Clean Development Series: Part 3, Dirty Code (how to spot/smell it)
Lately I have been talking about clean application development, and how developers can do a better job of it. Due to the strong focus on this I decided to write some content from my latest talks into a series of blog posts. Enabling everyone to reap the benefits of the subject matter, and allow attendees of my talks to refresh the content covered at one of the events I spoke at.
In part 1 of this series we discussed some causes of dirty code, and then talked about the things that dirty code can cause. In part 2 we followed that by giving a possible scenario of how developers get caught in a situation where they end up with dirty code. Now in this part we will cover how to spot dirty code, and some possible situations that can be a bad “smell” and highlight potential problems.

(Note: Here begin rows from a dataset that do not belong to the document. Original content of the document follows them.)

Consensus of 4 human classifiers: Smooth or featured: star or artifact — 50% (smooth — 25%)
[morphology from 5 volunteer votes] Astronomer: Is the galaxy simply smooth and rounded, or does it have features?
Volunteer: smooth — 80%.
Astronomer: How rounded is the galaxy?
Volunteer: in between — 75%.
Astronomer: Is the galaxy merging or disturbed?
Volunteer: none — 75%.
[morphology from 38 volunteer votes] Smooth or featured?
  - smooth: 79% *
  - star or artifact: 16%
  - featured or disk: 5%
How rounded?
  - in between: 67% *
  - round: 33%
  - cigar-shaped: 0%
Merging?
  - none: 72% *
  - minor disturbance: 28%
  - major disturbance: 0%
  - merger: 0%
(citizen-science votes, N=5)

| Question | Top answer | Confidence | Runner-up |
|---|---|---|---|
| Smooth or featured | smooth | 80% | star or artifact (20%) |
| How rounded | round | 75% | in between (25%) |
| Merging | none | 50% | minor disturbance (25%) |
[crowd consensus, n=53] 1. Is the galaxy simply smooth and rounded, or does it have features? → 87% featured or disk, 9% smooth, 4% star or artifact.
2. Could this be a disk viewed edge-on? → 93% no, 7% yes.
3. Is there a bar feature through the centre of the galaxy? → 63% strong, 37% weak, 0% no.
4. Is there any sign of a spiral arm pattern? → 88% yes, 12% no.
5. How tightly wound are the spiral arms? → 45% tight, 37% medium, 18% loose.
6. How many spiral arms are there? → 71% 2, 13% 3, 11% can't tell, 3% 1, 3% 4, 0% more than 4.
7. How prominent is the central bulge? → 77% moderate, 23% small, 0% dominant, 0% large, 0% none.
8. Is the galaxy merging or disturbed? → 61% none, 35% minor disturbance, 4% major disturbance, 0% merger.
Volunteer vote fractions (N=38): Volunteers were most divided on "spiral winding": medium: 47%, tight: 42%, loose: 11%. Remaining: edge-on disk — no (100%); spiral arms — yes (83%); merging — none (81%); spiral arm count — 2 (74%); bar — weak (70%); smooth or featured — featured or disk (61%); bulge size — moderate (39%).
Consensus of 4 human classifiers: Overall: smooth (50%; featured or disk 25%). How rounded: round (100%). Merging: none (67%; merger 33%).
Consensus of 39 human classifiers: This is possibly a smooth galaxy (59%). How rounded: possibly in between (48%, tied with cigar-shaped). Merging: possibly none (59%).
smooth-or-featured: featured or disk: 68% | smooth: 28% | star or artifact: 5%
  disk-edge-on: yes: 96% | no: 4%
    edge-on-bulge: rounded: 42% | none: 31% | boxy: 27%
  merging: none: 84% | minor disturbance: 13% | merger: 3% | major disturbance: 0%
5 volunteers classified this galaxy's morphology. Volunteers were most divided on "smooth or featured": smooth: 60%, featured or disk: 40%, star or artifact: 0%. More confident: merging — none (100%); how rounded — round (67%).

Most experienced developers, and development “how to” books, have come to associate “smells” to help find dirty code. Meaning that most dirty code can be found by looking for certain clues/smells, which like a bad odor can tell us something rotten is nearby. When something smells we usually are forced to deal with the problem. (If milk smells bad we throw it out.) The same is true of smells in our code. Below are some common stenches we may encounter to help point out problems.
How to spot “common” dirty code
NOTE: All of the items below are not necessarily dirty code, but are merely indications that something may be wrong and require more investigation.
- Incomplete error handling – While the lack of good error handling doesn’t automatically mean the code is dirty, it is usually a good sign that the developer did not care enough to complete things. It’s only reasonable to think this carelessness probably washed over to other areas. End-users should never see “raw” error messages, and developers should be alerted to errors.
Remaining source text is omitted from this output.